Assim, se acabamos de ler pela primeira vez, digamos, Clarissa Harlowe, nós o pegamos e deixamos que se mostre contra a forma que continua em nossa mente desde que lemos Ana Karenina. Colocamos os dois lado a lado e, imediatamente, as silhuetas dos dois livros aparecem recortadas uma contra a outra tal como o canto de uma casa (para mudar de figura) aparece recortado contra a plenitude da lua cheia. Contrastamos as características salientes de Richardson com as de Tolstói. Contrastamos a sua obliquidade e verbosidade com a brevidade e a falta de rodeios de Tolstói.

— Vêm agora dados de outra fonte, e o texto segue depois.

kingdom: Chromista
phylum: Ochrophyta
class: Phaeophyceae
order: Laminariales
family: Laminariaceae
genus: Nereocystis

Perguntamo-nos por que cada escritor escolheu um ângulo tão diferente de abordagem. Comparamos a emoção que sentimos em diferentes crises de seus livros. Especulamos sobre as diferenças entre o século dezoito na Inglaterra e o século dezenove na Rússia – mas as questões que se insinuam assim que juntamos os livros não têm fim. Assim, por etapas, fazendo perguntas e respondendo-as, descobrimos que decidimos que o livro que acabamos de ler é deste tipo ou do outro, que tem este ou aquele nível de mérito, toma o seu lugar neste ou naquele ponto na literatura como um todo.
E se somos bons leitores julgamos, assim, não apenas os clássicos e as obras-primas dos mortos, mas prestamos aos escritores vivos o cumprimento de compará-los como devem ser comparados: com o padrão dos grandes livros do passado. Assim, pois, quando os moralistas nos perguntam o que ganhamos quando nossos olhos percorrem essa pilha de páginas impressas, podemos responder que estamos fazendo nossa parte como leitores no processo de colocar obras-primas no mundo. Estamos fazendo nossa parte na tarefa criativa – estamos estimulando, encorajando, rejeitando, mostrando nossa aprovação ou desaprovação; e estamos, assim, testando e incentivando o escritor. Esta é uma das razões para se ler livros – estamos ajudando a trazer livros bons ao mundo e a tornar os ruins impossíveis.
Mas essa não é a real razão. A real razão continua inescrutável – a leitura nos dá prazer. É um prazer complexo e um prazer difícil; varia de época para época e de livro para livro. Mas ele é suficiente. Na verdade, o prazer é tão grande que não se pode ter dúvidas de que sem ele o mundo seria um lugar muito diferente e muito inferior ao que é. Ler mudou, muda e continuará mudando o mundo. Quando o dia do juízo final chegar e todos os segredos forem revelados, não devemos ficar surpresos ao saber que a razão pela qual evoluímos do macaco ao homem, e deixamos nossas cavernas e depusemos nossos arcos e flechas e sentamos ao redor do fogo e conversamos e demos aos pobres e ajudamos os doentes, a razão pela qual construímos, partindo da aridez do deserto e dos emaranhados da floresta, abrigos e sociedades, é simplesmente esta: nós desenvolvemos a paixão da leitura.